All of the data below should be set down again verbatim, without any images.

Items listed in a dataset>

____________________

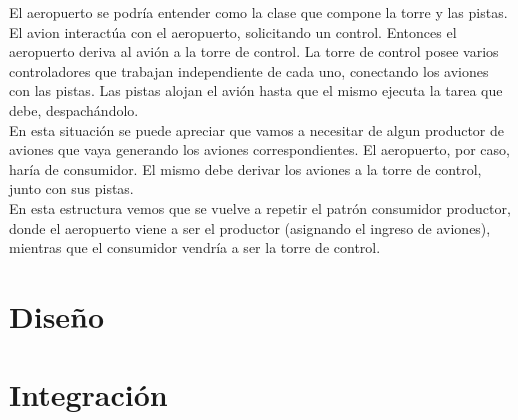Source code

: \documentclass[a4paper,12pt,titlepage]{article}
\begin{document}
El aeropuerto se podría entender como la clase que compone la torre y las pistas. El avion interactúa con el
aeropuerto, solicitando un control. Entonces el aeropuerto deriva al avión a la torre de control.
La torre de control posee varios controladores que trabajan independiente de cada uno, conectando los aviones
con las pistas. Las pistas alojan el avión hasta que el mismo ejecuta la tarea que debe, despachándolo.\\

En esta situación se puede apreciar que vamos a necesitar de algun productor de aviones
que vaya generando los aviones correspondientes. El aeropuerto, por caso, haría de consumidor.
El mismo debe derivar los aviones a la torre de control, junto con sus pistas.\\
En esta estructura vemos que se vuelve a repetir el patrón consumidor productor, donde el aeropuerto
viene a ser el productor (asignando el ingreso de aviones), mientras que el consumidor vendría a ser la torre de control.\\


\newpage
\section{Diseño}

\newpage
\section{Integración}
\end{document}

____________________

Task response>
Source code

: \documentclass[a4paper,12pt,titlepage]{article}
\begin{document}
El aeropuerto se podría entender como la clase que compone la torre y las pistas. El avion interactúa con el
aeropuerto, solicitando un control. Entonces el aeropuerto deriva al avión a la torre de control.
La torre de control posee varios controladores que trabajan independiente de cada uno, conectando los aviones
con las pistas. Las pistas alojan el avión hasta que el mismo ejecuta la tarea que debe, despachándolo.\\

En esta situación se puede apreciar que vamos a necesitar de algun productor de aviones
que vaya generando los aviones correspondientes. El aeropuerto, por caso, haría de consumidor.
El mismo debe derivar los aviones a la torre de control, junto con sus pistas.\\
En esta estructura vemos que se vuelve a repetir el patrón consumidor productor, donde el aeropuerto
viene a ser el productor (asignando el ingreso de aviones), mientras que el consumidor vendría a ser la torre de control.\\


\newpage
\section{Diseño}

\newpage
\section{Integración}
\end{document}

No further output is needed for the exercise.